Caramel apples linked to fatal listeria outbreak

Three companies have issued voluntary recalls of their caramel apples.

Story highlights

  • 7 people have died after eating caramel apples possibly infected with listeria
  • 32 people have become infected in 11 states; listeriosis is on the CDC notifiable diseases list
  • Adults with compromised immune systems, older adults, pregnant women, and infants are most vulnerable

This article has been updated to reflect another death that may be related to these listeria cases.

(CNN)A sweet treat has turned potentially deadly for dozens of people in multiple states.
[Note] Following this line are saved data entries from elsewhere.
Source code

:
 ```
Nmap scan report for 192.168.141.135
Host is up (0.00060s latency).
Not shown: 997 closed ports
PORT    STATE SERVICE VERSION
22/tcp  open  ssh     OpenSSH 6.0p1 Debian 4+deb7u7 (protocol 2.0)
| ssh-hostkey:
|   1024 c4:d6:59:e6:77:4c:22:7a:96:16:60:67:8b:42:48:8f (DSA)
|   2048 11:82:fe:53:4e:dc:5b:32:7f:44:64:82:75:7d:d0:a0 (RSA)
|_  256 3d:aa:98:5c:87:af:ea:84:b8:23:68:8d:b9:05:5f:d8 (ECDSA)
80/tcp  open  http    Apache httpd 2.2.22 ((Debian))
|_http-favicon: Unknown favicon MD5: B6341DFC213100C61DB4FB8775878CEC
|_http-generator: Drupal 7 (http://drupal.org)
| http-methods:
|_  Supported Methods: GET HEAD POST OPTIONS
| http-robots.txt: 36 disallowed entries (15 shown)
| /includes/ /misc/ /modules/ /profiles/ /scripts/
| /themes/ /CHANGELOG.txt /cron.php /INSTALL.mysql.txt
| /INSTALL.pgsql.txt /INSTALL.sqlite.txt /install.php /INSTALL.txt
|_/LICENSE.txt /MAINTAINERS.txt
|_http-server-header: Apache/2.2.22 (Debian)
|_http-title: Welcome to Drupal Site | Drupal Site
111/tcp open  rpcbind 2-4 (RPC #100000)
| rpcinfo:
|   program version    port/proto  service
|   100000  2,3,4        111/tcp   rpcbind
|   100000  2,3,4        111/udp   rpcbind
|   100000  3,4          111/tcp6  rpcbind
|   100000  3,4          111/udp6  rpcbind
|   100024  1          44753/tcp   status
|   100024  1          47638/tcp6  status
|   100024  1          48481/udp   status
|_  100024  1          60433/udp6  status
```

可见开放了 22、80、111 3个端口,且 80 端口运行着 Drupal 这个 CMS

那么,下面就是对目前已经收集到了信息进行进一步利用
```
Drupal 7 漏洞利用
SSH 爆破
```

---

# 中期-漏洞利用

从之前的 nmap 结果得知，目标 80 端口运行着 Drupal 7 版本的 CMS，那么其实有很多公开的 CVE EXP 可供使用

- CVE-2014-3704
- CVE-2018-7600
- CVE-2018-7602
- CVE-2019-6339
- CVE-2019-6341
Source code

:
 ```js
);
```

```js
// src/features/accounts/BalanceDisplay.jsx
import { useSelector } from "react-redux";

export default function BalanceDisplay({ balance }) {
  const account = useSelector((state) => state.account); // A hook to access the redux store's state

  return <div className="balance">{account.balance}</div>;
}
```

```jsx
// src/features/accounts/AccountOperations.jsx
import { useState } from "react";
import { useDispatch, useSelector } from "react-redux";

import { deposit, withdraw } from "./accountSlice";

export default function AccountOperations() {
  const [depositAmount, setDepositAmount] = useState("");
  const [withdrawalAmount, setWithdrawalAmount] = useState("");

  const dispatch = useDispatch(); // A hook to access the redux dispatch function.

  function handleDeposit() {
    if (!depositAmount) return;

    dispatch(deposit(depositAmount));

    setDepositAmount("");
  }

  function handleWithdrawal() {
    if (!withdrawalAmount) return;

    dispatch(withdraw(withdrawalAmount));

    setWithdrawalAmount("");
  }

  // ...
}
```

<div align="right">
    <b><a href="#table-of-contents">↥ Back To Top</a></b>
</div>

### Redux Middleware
At least seven people have died after eating caramel apples that may have been infected with Listeria monocytogenes.
Some 32 people have become infected with the deadly bacterium in 11 states, according to the Centers for Disease Control and Prevention.
Of those people who got sick 31 were hospitalized and seven deaths have been reported. A press release from the Centers for Disease Control and Prevention says that "listeriosis contributed to at least three of these deaths."
The Public Health Agency of Canada has also identified two cases of listeriosis in Canada and the samples show the same DNA fingerprints as the American cases.
Of the people who have gotten sick, 10 were pregnant. Pregnant women are 10 times more likely to get listeriosis after eating infected food.
Of the rest of the cases, three were children who were otherwise healthy, the CDC said.
Symptoms of listeriosis infection include muscle aches, headache, stiff neck, confusion, loss of balance, fever and convulsions. Typically, symptoms begin three to 70 days after eating the tainted food.
To date 23 of the 26 people who were interviewed about their illnesses remembered eating commercially produced, prepackaged caramel apples before they got sick.
Most of the people who got sick with this outbreak saw the doctor in late October and November.
Investigators are still trying to determine all the contributing factors in the case. To date caramel apple brands named in interviews include Happy Apple, Carnival and Merb's Candies. Investigators are also looking at other companies for the source of the contamination.
In the meantime, the CDC is warning consumers who may have bought caramel apples with toppings like nuts, chocolate or sprinkles not to eat them, at least not until investigators figure out the source of the contamination.
Three companies -- Happy Apple Company of Washington, Missouri; California Snack Foods, of El Monte, California; and Merb's Candies of St. Louis, Missouri -- have issued voluntary recalls of their caramel apples.
The companies have used apples from Bidart Bros. The FDA traced the distribution of the apples eaten by eight people who got sick in the outbreak. Bidart Bros. is the only apple grower that supplied both Happy Apple Company and Merb's Candies.
On December 22, Bidart Bros. recalled Granny Smith apples it sold in 2014 to caramel apple companies.
Lab results for Listeria monocytogenes done in a joint inspection of the firm by the FDA and the California Department of Public Health turned up positive. Lab tests are ongoing.
On January 6, Bidart Bros. expanded its voluntary recall to include Gala apples shipped from the company's Shafter, California, packing facility in 2014.
There are about 1,600 cases of listeriosis reported in the United States every year. This kind of infection kills about 260 people annually, according to the CDC.